Na estratégia de expansão da Rappi, o plano é levar as cozinhas compartilhadas a todas as cidades nas quais a empresa já opera no País. A startup vai fechar o ano com presença em 60 municípios brasileiros, ante as 20 praças incluídas no seu mapa no início de 2019.

A projeção da Rappi é fechar 2019 com operação em 60 cidades no mercado brasileiro

Entre outros critérios, o crescimento observado no ano seguiu um roteiro de cidades com mais de 300 mil habitantes. As operações mais recentes envolvem municípios como Manaus (AM), Vitória (ES), Belém (PA), Uberlândia (MG) e São José do Rio Preto (SP).

“Em 2020, a velocidade dessa expansão vai depender muito das oportunidades”, afirma Bechara. “Nosso crescimento não depende dessa frente e ainda temos muito a explorar no que diz respeito a produtos, serviços e engajamento em cidades como São Paulo.”

À parte das estratégias à frente, Bechara tem consciência da exposição que o aporte bilionário do Softbank trouxe à companhia. E já está acostumado aos questionamentos recorrentes sobre a cultura de queima de caixa, impulsionados pela crise vivida pelo WeWork, outra investida da empresa japonesa.

“Nós estamos construindo o caminho para nos consolidarmos como um super aplicativo. Mas isso não significa que isso está sendo feito a qualquer custo”, explica. Ele também ressalta que a situação do WeWork não trouxe nenhum impacto no relacionamento e no direcionamento proposto pelo Softbank.
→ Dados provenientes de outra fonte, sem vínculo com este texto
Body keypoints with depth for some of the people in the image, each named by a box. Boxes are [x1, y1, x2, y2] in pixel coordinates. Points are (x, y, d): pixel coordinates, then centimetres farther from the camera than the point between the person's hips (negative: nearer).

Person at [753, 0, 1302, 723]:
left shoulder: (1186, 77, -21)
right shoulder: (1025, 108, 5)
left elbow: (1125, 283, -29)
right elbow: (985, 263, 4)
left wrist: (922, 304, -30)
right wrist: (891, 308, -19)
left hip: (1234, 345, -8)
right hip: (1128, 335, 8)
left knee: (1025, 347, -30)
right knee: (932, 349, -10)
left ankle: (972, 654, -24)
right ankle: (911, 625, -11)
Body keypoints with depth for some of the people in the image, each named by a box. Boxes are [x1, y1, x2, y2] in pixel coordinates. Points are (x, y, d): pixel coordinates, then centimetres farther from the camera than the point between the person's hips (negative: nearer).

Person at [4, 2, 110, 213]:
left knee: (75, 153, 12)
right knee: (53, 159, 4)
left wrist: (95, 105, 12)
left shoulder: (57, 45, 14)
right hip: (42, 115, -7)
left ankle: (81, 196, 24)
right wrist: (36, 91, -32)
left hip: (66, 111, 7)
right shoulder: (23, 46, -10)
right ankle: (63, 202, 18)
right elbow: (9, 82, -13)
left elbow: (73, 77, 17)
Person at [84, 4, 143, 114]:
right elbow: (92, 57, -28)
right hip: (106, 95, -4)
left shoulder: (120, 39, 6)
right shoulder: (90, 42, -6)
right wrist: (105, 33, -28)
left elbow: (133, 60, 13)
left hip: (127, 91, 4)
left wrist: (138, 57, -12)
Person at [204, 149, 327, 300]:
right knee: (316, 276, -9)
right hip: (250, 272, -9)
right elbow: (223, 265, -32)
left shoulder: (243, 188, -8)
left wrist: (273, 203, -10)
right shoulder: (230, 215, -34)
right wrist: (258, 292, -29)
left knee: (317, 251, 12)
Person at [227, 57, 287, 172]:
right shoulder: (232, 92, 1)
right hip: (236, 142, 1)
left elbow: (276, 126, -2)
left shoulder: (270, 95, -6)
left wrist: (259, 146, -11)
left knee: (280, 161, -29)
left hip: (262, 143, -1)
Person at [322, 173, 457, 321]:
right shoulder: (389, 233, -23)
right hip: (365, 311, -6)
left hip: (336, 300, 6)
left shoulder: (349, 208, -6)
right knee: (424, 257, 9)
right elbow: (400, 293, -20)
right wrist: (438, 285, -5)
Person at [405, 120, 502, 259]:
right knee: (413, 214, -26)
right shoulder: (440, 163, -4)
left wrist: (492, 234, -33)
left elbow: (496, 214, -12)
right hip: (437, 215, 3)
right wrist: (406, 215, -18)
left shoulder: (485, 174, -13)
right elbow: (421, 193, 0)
“Nós estamos construindo o caminho para nos consolidarmos como um super aplicativo", diz Bechara

“Temos uma relação muito saudável. Eles apoiam e aportam conhecimento e desafios. Mas a decisão é sempre nossa. Eles confiam no nosso time”, diz. “E é sempre bom lembrar que não são nossos únicos investidores. Temos os principais fundos do mundo apoiando nossa operação.” A lista inclui ainda nomes como Sequoia Capital, DST Global e Andreessen Horowitz.
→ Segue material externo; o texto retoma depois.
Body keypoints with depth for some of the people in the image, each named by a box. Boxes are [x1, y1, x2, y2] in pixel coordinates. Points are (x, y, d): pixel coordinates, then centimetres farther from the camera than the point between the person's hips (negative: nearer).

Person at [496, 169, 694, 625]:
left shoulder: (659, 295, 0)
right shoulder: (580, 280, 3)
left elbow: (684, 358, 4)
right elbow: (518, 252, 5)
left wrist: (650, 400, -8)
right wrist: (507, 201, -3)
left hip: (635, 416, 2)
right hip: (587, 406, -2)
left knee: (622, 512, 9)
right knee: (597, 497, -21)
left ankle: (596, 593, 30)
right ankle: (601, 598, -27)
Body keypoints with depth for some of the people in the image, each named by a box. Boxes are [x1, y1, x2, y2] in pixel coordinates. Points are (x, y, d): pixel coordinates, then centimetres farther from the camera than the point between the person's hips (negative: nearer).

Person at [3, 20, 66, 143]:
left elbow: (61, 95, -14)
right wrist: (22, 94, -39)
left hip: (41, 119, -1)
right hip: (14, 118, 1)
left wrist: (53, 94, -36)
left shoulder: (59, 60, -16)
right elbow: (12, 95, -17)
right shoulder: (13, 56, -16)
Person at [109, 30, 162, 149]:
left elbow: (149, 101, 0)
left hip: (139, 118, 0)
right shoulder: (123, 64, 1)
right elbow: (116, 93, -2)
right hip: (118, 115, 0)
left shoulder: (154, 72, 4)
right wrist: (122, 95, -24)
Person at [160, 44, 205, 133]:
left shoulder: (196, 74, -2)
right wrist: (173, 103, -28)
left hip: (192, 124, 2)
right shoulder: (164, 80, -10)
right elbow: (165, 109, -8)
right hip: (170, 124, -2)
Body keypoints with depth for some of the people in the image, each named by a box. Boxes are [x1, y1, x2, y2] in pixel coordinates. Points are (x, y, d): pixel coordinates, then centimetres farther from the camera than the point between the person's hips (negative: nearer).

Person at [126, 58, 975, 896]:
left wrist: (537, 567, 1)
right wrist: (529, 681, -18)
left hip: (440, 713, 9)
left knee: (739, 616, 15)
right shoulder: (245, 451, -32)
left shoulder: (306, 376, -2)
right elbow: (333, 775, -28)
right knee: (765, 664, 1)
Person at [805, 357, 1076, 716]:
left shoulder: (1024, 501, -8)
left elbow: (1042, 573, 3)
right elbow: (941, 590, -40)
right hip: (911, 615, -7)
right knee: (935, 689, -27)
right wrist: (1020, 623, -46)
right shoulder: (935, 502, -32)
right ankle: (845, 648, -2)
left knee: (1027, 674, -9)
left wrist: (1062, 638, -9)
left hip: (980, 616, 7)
A forma como deu a notícia sobre o aporte de US$ 1,2 bilhão aos mais de mil funcionários da Rappi no Brasil é o exemplo que Bechara dá para ilustrar que a empresa mantém os pés no chão, apesar de toda a visibilidade e do caixa bilionário.
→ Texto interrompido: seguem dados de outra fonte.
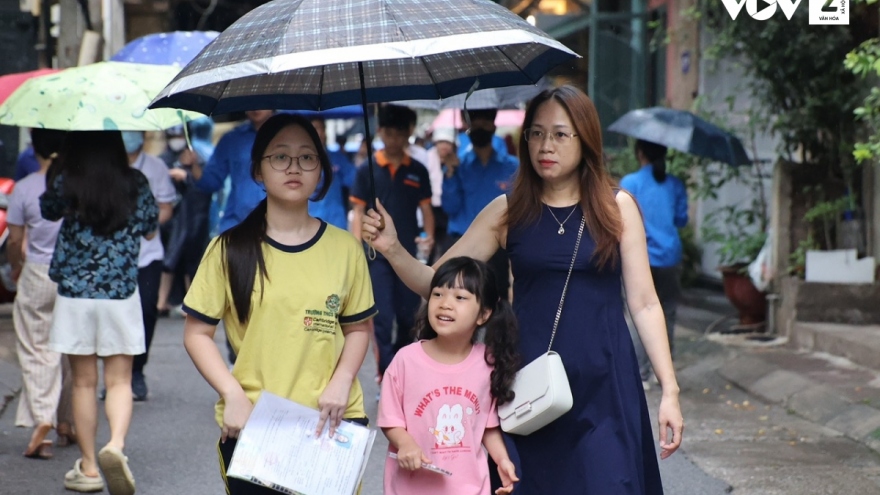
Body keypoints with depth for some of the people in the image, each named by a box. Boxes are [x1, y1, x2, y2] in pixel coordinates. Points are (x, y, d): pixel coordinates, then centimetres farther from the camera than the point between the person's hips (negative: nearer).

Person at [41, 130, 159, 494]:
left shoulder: (64, 182, -6)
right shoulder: (135, 183, -3)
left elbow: (48, 211, 15)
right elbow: (149, 230, 10)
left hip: (74, 294, 0)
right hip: (122, 295, 0)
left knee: (83, 382, 8)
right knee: (119, 380, 5)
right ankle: (116, 444, -20)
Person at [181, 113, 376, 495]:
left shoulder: (344, 248, 4)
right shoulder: (230, 250, 0)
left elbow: (358, 328, 11)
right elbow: (197, 333, 1)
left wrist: (342, 381, -6)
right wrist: (233, 395, -11)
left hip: (330, 423, 1)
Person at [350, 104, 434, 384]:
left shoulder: (418, 171, 6)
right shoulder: (367, 171, 1)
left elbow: (425, 208, 9)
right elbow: (359, 212, 1)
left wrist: (429, 236, -8)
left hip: (409, 255, 2)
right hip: (377, 254, -2)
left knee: (409, 318, 11)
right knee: (382, 319, -6)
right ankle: (387, 378, -5)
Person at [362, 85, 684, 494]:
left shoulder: (617, 208, 2)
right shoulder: (508, 212, 5)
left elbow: (644, 304, 2)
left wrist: (669, 390, -2)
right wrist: (393, 250, -16)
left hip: (604, 387, -1)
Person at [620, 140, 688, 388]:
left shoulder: (629, 183, -5)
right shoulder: (675, 185, 4)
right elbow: (682, 219, 9)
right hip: (669, 258, 3)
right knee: (667, 316, 11)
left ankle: (641, 376, -1)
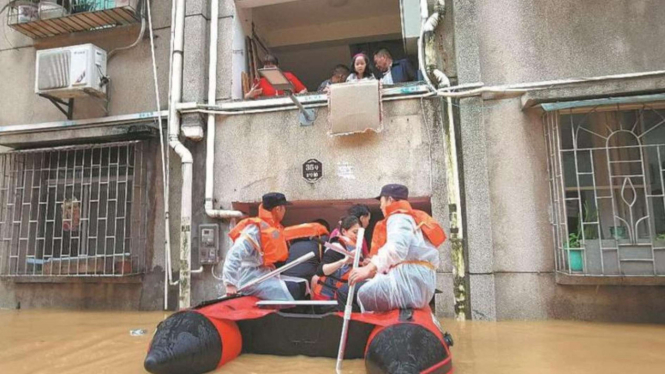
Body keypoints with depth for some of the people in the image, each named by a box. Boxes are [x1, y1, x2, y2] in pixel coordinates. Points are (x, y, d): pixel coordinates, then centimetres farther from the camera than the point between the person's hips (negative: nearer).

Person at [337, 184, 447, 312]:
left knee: (345, 292, -15)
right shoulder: (414, 218, 29)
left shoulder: (399, 217, -1)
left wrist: (369, 268, -31)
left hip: (408, 281, -10)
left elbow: (397, 248, -22)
Em um discurso que durou 30 segundos, ele pediu que cada um dos funcionários desse parabéns ao colega ao lado. Que se abraçassem e comemorassem por terem feito história. Mas que voltassem a trabalhar com dez vezes mais afinco. Pois se tudo estivesse resolvido, não precisariam daquele aporte.

“Precisamos ter dez vezes mais cuidado com nossas ações daqui para frente”, afirma, repetindo as palavras daquele dia. “Tivemos o reconhecimento de que estamos no caminho certo. Mas ainda não estamos na linha de chegada.”